Page extract
Navigating an AlignedTextGrid

This documentation covers reading in the output from the Montreal Forced Aligner using the Word and Phone classes from aligned_textgrid, but everything will generalize to custom classes.

from aligned_textgrid import AlignedTextGrid
from aligned_textgrid import Word, Phone

Reading in a TextGrid

To read in a one-speaker TextGrid, either give AlignedTextGrid() the path to the file, or a textgrid that has already been read in with praatio.textgrid.openTextgrid().

You also need to specify the sequence classes of each tier in the order they appear. For MFA output, the top tier is Word and the bottom tier is Phone, but if these were reversed, you would have to pass [Phone, Word] to entry_classes. The information about which class is the superset and which is the subset is encoded in the class information, and is automatically handled.

one_speaker = AlignedTextGrid(
    textgrid_path = "../resources/josef-fruehwald_speaker.TextGrid", 
    entry_classes = [Word, Phone]
)

With a two or more speaker TextGrid, you can either pass entry_classes a single list of interval classes to re-use with each speaker (for example [Word, Phone]), or an explicit list of nested classes (for example, [[Word, Phone], [Word, Phone]]).

two_speaker = AlignedTextGrid(
    textgrid_path = "../resources/KY25A_1.TextGrid",
    entry_classes= [Word, Phone]
)

If you have a textgrid a mixture of sequence hierarchies, you have to read it in with then fully nested list of classes.

from aligned_textgrid import custom_classes
Turn = custom_classes("Turn")

multi_hierarchy = AlignedTextGrid(
    textgrid_path = "../resources/KY25A_1_multi.TextGrid",
    entry_classes = [[Word, Phone], [Turn], [Word, Phone], [Turn]]
)

print(multi_hierarchy)
AlignedTextGrid with 4 groups, each with [2, 1, 2, 1] tiers. [['Word', 'Phone'], ['Turn'], ['Word', 'Phone'], ['Turn']]

Get interval at time

The “Get interval at time” functionality from Praat has been implemented for each level of TextGrid representation.

speaker_one = two_speaker[0]
speaker_one_word = speaker_one[0]
speaker_one_word.get_interval_at_time(11)
1

This is the index for the word that appears at 11 seconds.

speaker_one.get_intervals_at_time(11)
[1, 2]

These are the indices for the word and phone tiers that are at 11 seconds.

two_speaker.get_intervals_at_time(11)
[[1, 2], [39, 96]]
two_speaker.get_intervals_at_time(11)

Dataset
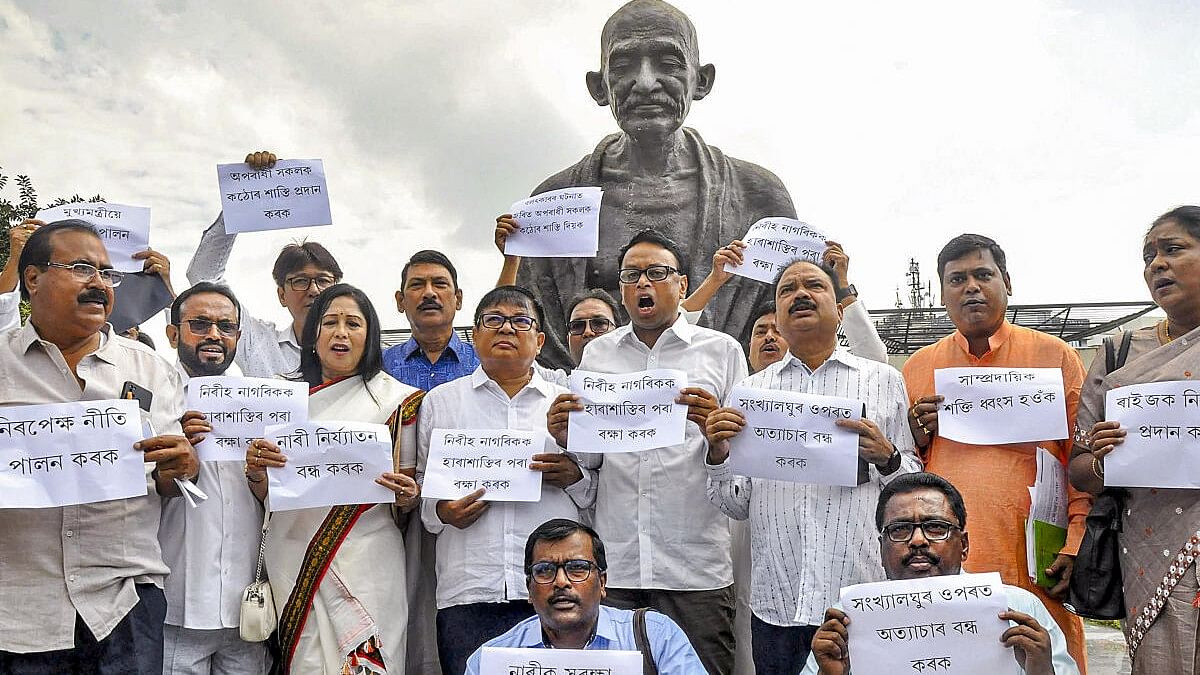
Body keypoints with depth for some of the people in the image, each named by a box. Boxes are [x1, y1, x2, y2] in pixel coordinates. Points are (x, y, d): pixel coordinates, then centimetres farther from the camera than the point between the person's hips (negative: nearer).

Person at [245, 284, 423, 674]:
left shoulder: (397, 399, 2)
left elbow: (412, 491, 6)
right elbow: (265, 496, 13)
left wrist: (407, 496, -16)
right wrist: (255, 470, -8)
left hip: (366, 565, -2)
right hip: (294, 564, 2)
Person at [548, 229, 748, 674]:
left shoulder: (722, 350, 6)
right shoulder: (597, 353, 13)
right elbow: (590, 460, 13)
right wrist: (565, 440, -8)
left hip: (695, 569, -2)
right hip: (611, 569, 2)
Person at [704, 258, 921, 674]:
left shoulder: (885, 381, 6)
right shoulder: (751, 390, 9)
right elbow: (736, 506, 8)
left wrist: (887, 458, -13)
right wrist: (717, 457, -9)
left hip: (864, 597, -1)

Your instructions
From the page on navigating an AlignedTextGrid, print out word for word the passage starting with "Navigating an AlignedTextGrid" and going on through "in with praatio.textgrid.openTextgrid().".

Task response
Navigating an AlignedTextGrid

This documentation covers reading in the output from the Montreal Forced Aligner using the Word and Phone classes from aligned_textgrid, but everything will generalize to custom classes.

from aligned_textgrid import AlignedTextGrid
from aligned_textgrid import Word, Phone

Reading in a TextGrid

To read in a one-speaker TextGrid, either give AlignedTextGrid() the path to the file, or a textgrid that has already been read in with praatio.textgrid.openTextgrid().